Las enfermeras alertaron a los médicos, y estos, extrañados, decidieron preguntar al anciano qué medicinas o métodos especiales estaba siguiendo sin su permiso para conseguir tan extraños resultados. El viejo, les dijo:

-Señores, no he hecho nada especial, podéis creerme. Diariamente, con mucha atención, me he dedicado a limpiar los pasillos del hospital. A veces, incluso, las habitaciones de los pacientes. Eso sí, con mucho esmero y mucho amor en cada uno de mis actos. Cada vez que barro la basura y la tiro en realidad estoy barriendo la basura de mi corazón y limpiando mi espíritu; me libero de miedos, rencores y negatividades. La verdad es que así, día a día, me he ido sintiendo más sosegado y agradecido y, ¿qué más podría pedir? Vivir mis días con tanta dicha…

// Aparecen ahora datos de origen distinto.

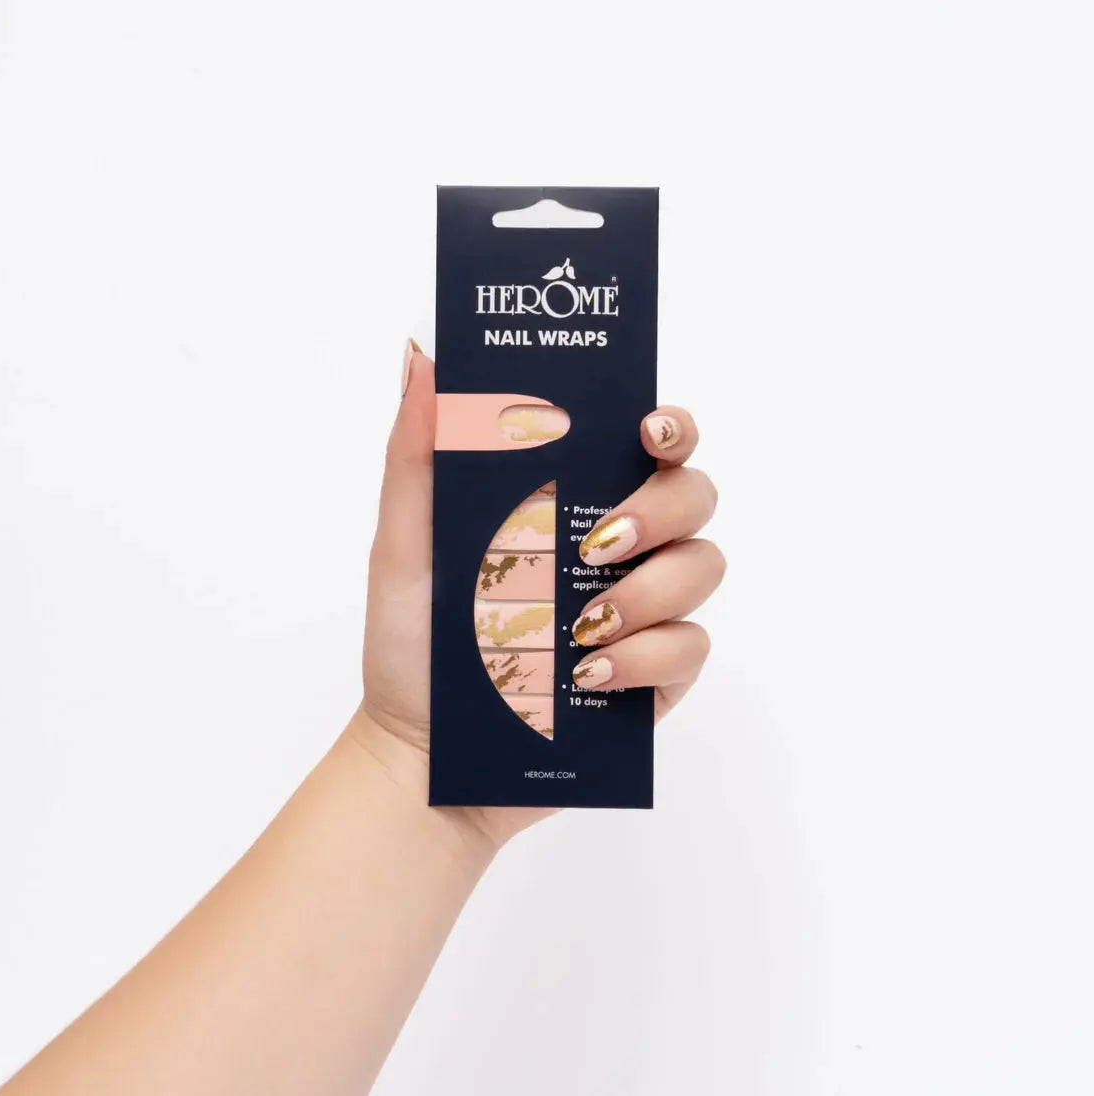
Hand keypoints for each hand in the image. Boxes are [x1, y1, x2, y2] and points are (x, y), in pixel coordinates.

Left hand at [350, 343, 724, 848]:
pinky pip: (692, 647)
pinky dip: (646, 656)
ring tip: (579, 628)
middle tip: (596, 544)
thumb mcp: (405, 544)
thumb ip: (416, 451)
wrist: (426, 754)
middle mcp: (619, 548)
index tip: (647, 430)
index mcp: (568, 503)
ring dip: (648, 591)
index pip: (647, 441)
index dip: (669, 423)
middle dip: (658, 508)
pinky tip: (589, 676)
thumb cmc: (411, 646)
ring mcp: (645, 612)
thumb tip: (420, 353)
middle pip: (694, 493)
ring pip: (704, 566)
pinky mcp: (657, 676)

Los médicos no le creyeron y quisieron estudiarle. Seguro que tomaba alguna droga secreta. Pero Román siguió barriendo, ajeno a su alrededor, entregado y pacífico, mientras su tumor desaparecía sin que él tomara demasiada cuenta de ello porque lo más importante era barrer.

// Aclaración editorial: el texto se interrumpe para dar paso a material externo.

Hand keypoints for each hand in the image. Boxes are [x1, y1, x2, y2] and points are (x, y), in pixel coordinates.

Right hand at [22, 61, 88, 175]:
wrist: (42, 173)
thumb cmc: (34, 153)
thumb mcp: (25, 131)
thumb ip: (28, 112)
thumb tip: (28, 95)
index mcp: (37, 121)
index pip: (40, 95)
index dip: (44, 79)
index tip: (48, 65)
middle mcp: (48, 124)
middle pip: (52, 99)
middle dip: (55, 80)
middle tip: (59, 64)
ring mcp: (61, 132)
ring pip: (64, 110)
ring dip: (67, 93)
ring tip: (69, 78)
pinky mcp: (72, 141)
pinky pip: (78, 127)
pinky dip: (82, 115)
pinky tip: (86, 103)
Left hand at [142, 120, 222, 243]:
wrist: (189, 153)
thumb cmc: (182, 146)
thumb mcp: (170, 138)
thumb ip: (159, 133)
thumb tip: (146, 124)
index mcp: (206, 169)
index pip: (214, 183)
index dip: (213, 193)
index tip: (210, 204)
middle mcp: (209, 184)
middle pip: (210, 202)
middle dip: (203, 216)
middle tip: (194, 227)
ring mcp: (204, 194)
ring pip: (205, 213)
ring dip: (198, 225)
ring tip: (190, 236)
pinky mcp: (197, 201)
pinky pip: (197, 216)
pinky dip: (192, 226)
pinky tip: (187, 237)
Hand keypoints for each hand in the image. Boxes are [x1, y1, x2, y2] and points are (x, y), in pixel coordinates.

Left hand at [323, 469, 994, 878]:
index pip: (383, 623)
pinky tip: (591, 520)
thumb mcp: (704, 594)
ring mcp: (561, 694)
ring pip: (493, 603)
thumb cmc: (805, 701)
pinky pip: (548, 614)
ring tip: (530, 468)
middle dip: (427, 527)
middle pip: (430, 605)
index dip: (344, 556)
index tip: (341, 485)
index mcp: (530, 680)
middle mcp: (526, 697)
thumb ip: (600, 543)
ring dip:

Román alcanzó la paz, la humildad y la gratitud barriendo, y también la curación. Murió muchos años después que sus médicos. En el momento de morir parece ser que tenía 105 años, un pequeño tumor en el cuello del tamaño de un garbanzo y una escoba agarrada de la que no lo pudieron separar y no les quedó más remedio que enterrarlo con ella.